The GAM Procedure

Confidence Intervals for Smoothers

Buja, Hastie, and Tibshirani (1989) showed that each smoothing function estimate from the backfitting algorithm is the result of a linear mapping applied to the working response, if the backfitting algorithm converges.

The smoothing function estimate can be expressed as

\[  \hat{s}_ j(\mb {x}_ j) = \mb {H}_ j\mb {z}  \]

where $\mb {x}_ j$ is the jth covariate and $\mb {z}$ is the adjusted dependent variable that is formed in the local scoring algorithm. If the errors are independent and identically distributed, then

\[  \mathrm{Cov}(\hat{s}_ j)=\sigma ^2\mb {H}_ j\mb {H}_ j’  \]

where $\sigma ^2=\mathrm{Var}(\mb {z})$.

However, direct computation of $\mb {H}_ j$ is formidable within the backfitting framework. Hastie and Tibshirani (1990) proposed using each individual smoothing matrix $\mb {A}_ j(\lambda _ j)$ as a substitute for the linear operator $\mb {H}_ j$ when computing confidence intervals. In the GAM procedure, curvewise confidence intervals for smoothing splines and pointwise confidence intervals for loess are provided in the output data set.

Curvewise Confidence Interval for Smoothing Spline Smoothers

Viewing the spline model as a Bayesian model, Wahba (1983) proposes Bayesian confidence intervals for smoothing spline estimates as:

\[  \hat{s}_\lambda (x_ i) \pm z_{\alpha /2} \sqrt {\hat{\mb {V}}_{ii}(\lambda )}  \]

where $\hat{\mb {V}}_{ii}(\lambda )$ is the ith diagonal element of the Bayesian posterior covariance matrix $\hat{\mb {V}}$ and $z_{\alpha /2}$ is the $1-\alpha /2$ quantile of the standard normal distribution. The confidence intervals are interpreted as intervals across the function as opposed to pointwise intervals.

Suppose that you fit a spline estimate to experimental data that consist of a true function f and a random error term $\epsilon _ i$. In repeated experiments, it is likely that about $100(1-\alpha )\% $ of the confidence intervals cover the corresponding true values, although some values are covered every time and other values are not covered by the confidence intervals most of the time. This effect is more pronounced when the true response curve or surface has small regions of particularly rapid change.

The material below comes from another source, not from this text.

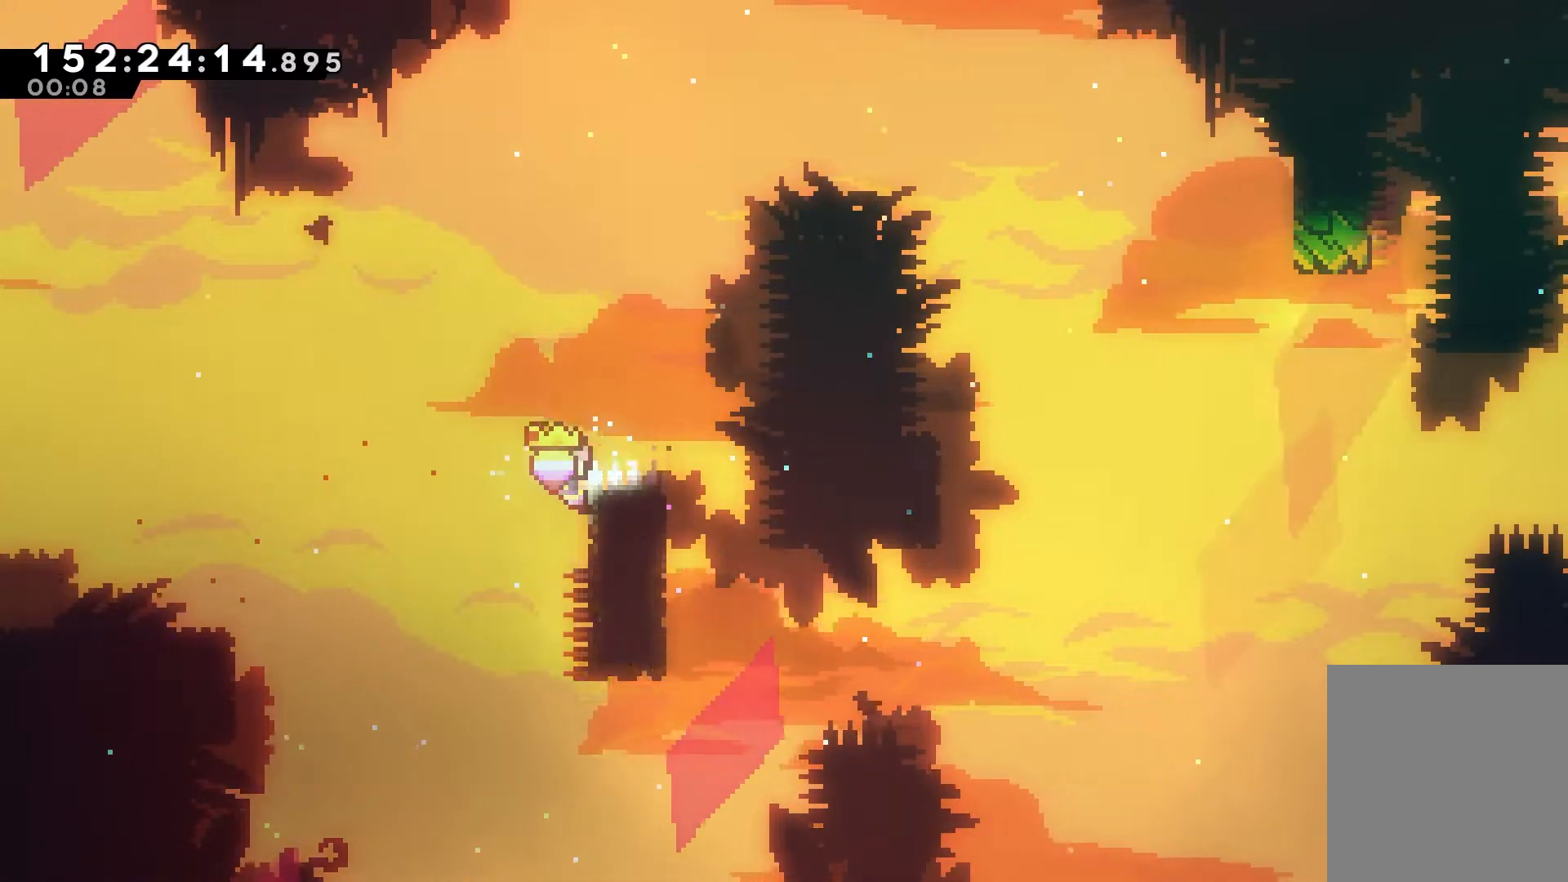
{"keys": ["grab", "jump", "right"], "events": [[350, "jump", "down"]]}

In the GAM procedure, let the smoothing matrix for the nonlinear part of the jth spline term be $\tilde{\mb {A}}_ j$ after the linear part is separated out from $\mb {A}_ j(\lambda )$. The Bayesian posterior variance for the nonlinear part is computed as

\[  \hat{\mb {V}}_ j=\hat{\phi }\tilde{\mb {A}}_ j\mb {W}^{-1}  \]

where $\hat{\phi }$ is the dispersion parameter estimate and $\mb {W}$ is the weight matrix from the final local scoring iteration. If you specify UCLM, LCLM, ADIAG, and STD options in the OUTPUT statement, the statistics are derived based on $\hat{\mb {V}}_ j$.

When you request both the ADDITIVE and CLM suboptions in the PLOTS=COMPONENTS option, each of the smoothing component plots displays a confidence band for the total contribution of each smoothing spline smoother. The confidence band is derived from the total variance that is contributed by both linear and nonlinear parts by the jth term

\[  \hat{\phi }\left(\mb {x}_ j’(\mb {X}’\mb {W}\mb {X})^{-1}\mb {x}_ j+ \tilde{\mb {A}}_ j\mb {W}^{-1}\right)  \]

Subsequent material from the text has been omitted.